Exercise aim -
State how many lines in the entries below contain the string "cookies". Give only the number.

(Beginning of Source material)

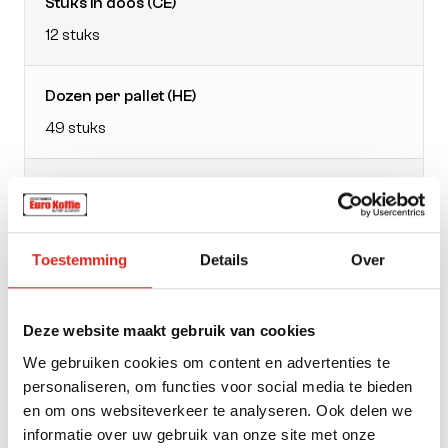
Stuks in doos (CE)
12 stuks
Dozen per pallet (HE)
49 stuks
EAN doos
4008167023517
Toestemming
Details
Over
Verpakking
zak
Deze website maakt gebruik van cookies
We gebruiken cookies om content en advertenties te
Gewicht
personaliseren, om functies voor social media te bieden
500
en om ons websiteverkeer te analyseren. Ook delen we
informatie over uw gebruik van onze site met onze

(End of Source material)

Reply to the task -
2